To estimate and maximize the mutual information, one can use a variety of neural architectures as small additions to the encoder architecture. One that worked well for us was a deep bilinear model in which both the local and global feature vectors were fed into separate fully connected networks with the same output size, followed by a dot product between the two for the score. This score was then fed into either JSD, infoNCE, or the KL-based estimator in MINE.
We evaluated DIM, along with various other unsupervised models, by training a small nonlinear classifier on top of the local representations on the CIFAR-10, CIFAR-100, Tiny ImageNet, and STL-10 datasets. DIM outperformed all methods we tested and proved comparable to supervised learning. We also explored other ways to measure the “goodness” of the representation, such as independence of the global variables and the ability to reconstruct, with results and analyses available in the paper.
Model | Cifar10 | Cifar100 | Tiny Imagenet | STL10 |
Fully supervised | 75.39 | 42.27 | 36.60 | 68.7 |
VAE | 60.71 | 37.21 | 18.63 | 58.27 |
AAE | 59.44 | 36.22 | 18.04 | 59.54 |
BiGAN | 62.57 | 37.59 | 24.38 | 71.53 |
NAT | 56.19 | 29.18 | 13.70 | 64.32 |
DIM (KL) | 72.66 | 48.52 | 30.53 | 69.15 |
DIM (JSD) | 73.25 | 48.13 | 33.54 | 72.86 |
DIM (infoNCE) | 75.21 | 49.74 | 34.21 | 72.57 |
Incorporating autoregression
While DIM favors self-prediction over the type of autoregression commonly found in self-supervision models like CPC, DIM is flexible and can be easily modified to incorporate some autoregression, which can ultimately improve the representation.
This can be done by computing the global vector with part of the input occluded.
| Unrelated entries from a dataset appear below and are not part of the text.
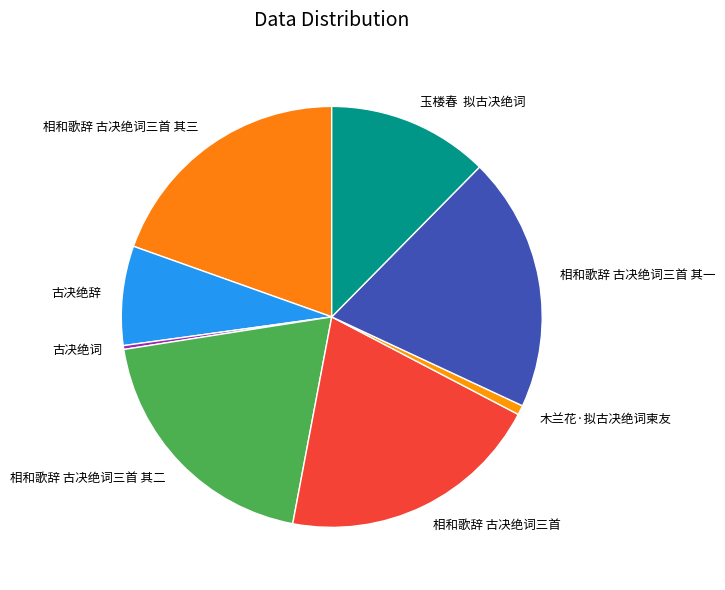

True or false: 相和歌辞 古决绝词三首 其一 accounts for 20% of the total.

True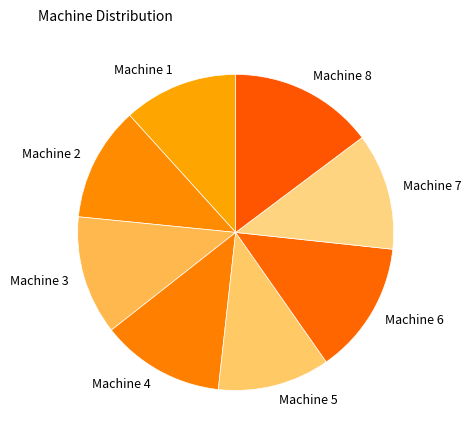

How many segments does this pie chart have?

8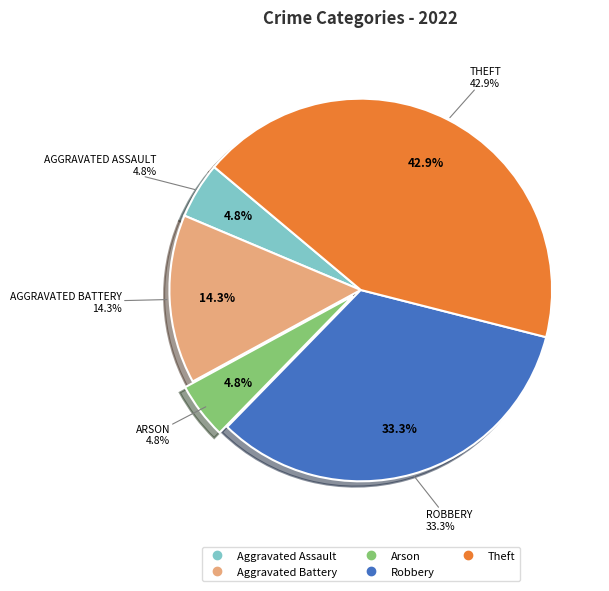

To the nearest percent, what is the average slice percentage?

20%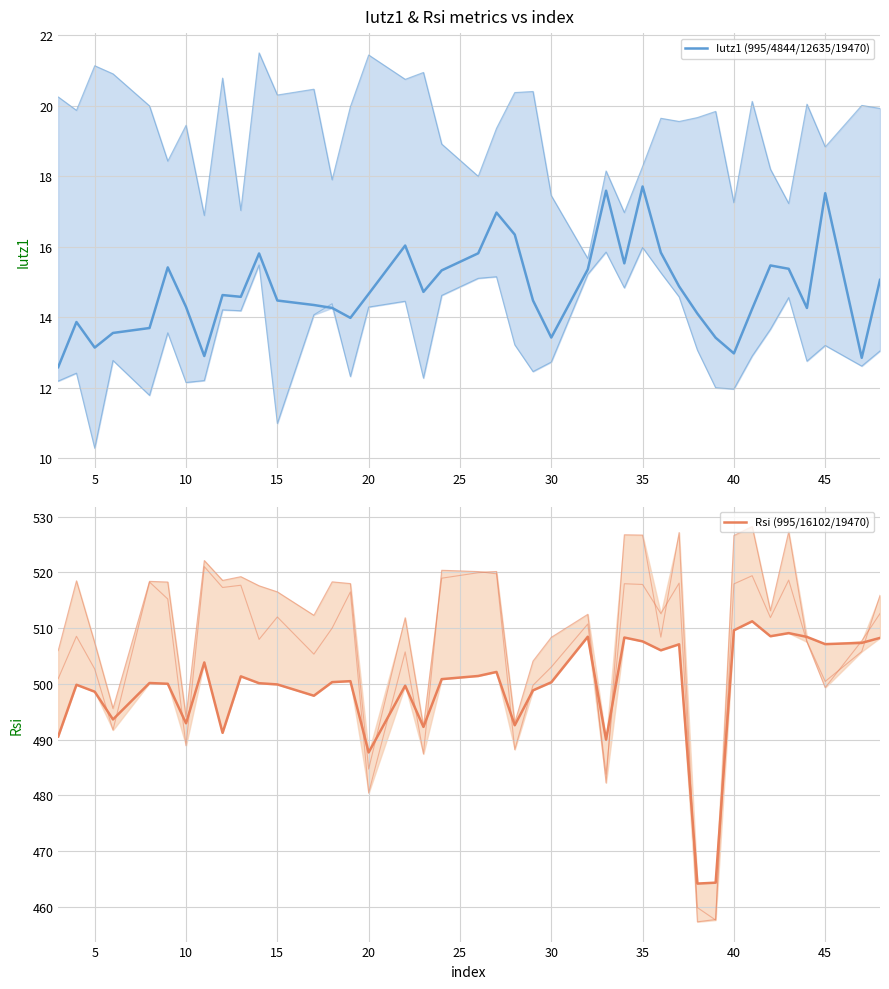

At how many categories does at least one series exceed 354?

40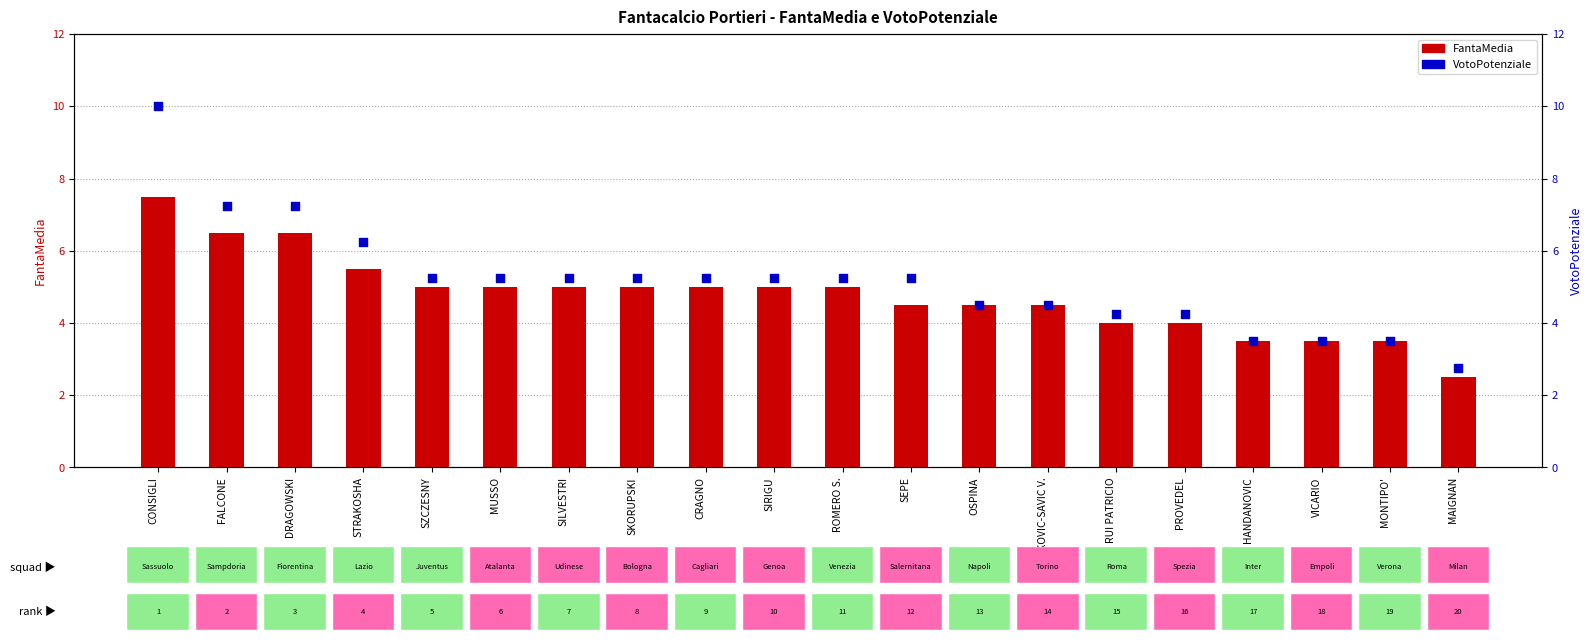

At how many categories does at least one series exceed 5?

12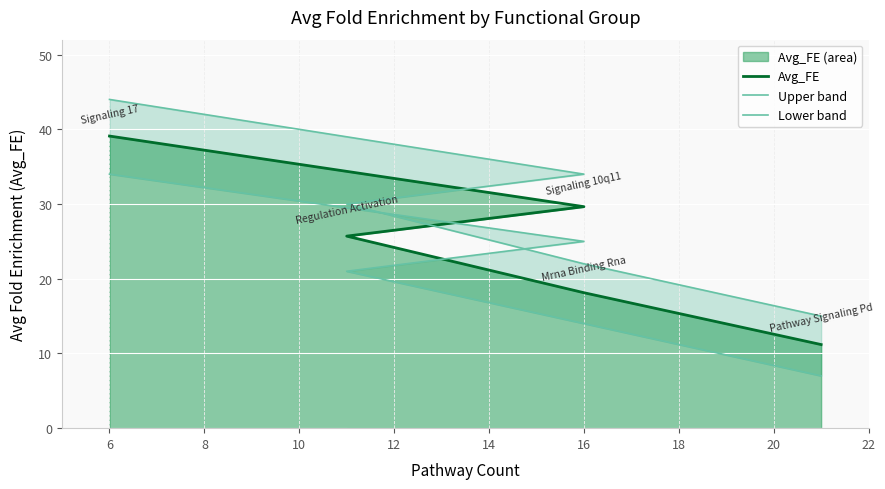

True or false: Avg_FE and Lower band cross at least once.

False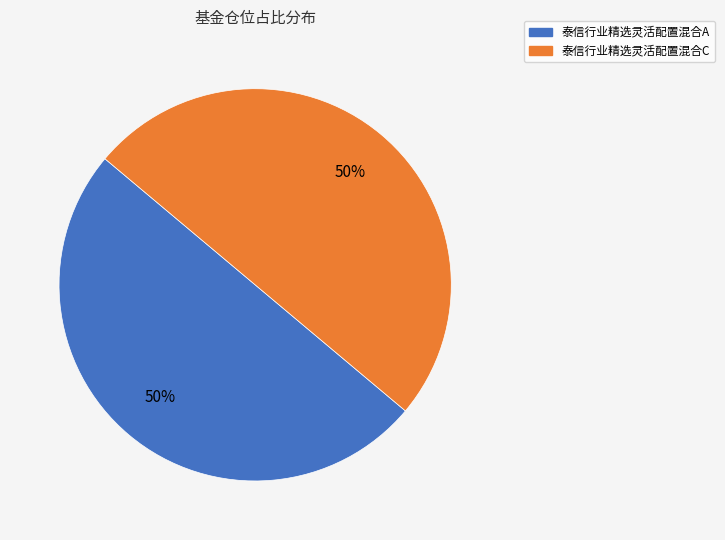

Do 泰信行业精选灵活配置混合A and 泰信行业精选灵活配置混合C together represent more than half of the pie?

Yes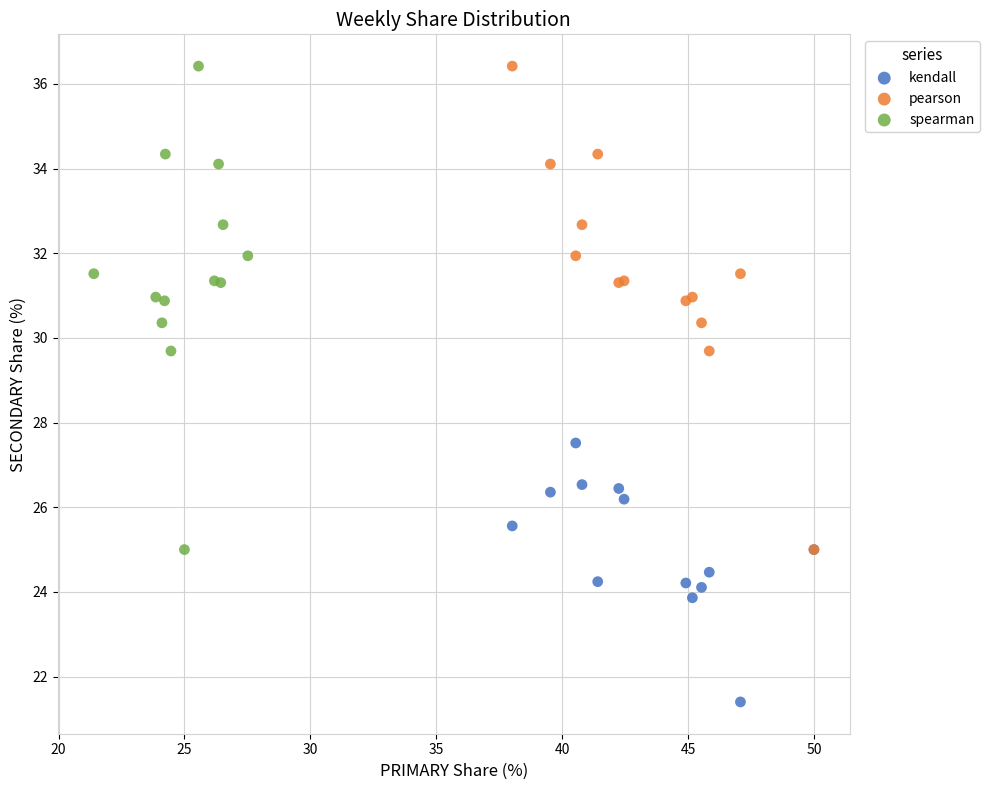

Which series contains the lowest Y value?

kendall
The local features are then computed using the complete original input. This is a type of orderless autoregression (opens in new tab) that allows us to make the task slightly harder for DIM and potentially improve results. Alternatively, we can perform mixed self-prediction and orderless autoregression by computing multiple global vectors using a simple convolutional layer on top of the local features.
We compared DIM with single and multiple global vectors—that is, without and with orderless autoregression—to CPC (ordered autoregression) on classification tasks using ResNet architectures and strided crops as used in CPC. DIM and CPC performed comparably despite the much simpler and faster task of DIM. This indicates the strict ordered autoregression in CPC may not be necessary for these types of representation learning tasks on images.
Model | Cifar10 | STL10 |
DIM (single global) | 80.95 | 76.97 |
CPC | 77.45 | 77.81 |
DIM (multiple globals) | 77.51 | 78.21 |
Overall, the ideas behind DIM are simple and can be easily extended to other domains. They’ve already been extended—with impressive results—to learning unsupervised representations of graphs (opens in new tab) and brain imaging data (opens in new tab). We’re optimistic this is only the beginning for how DIM can help researchers advance machine learning by providing a more effective way to learn good representations.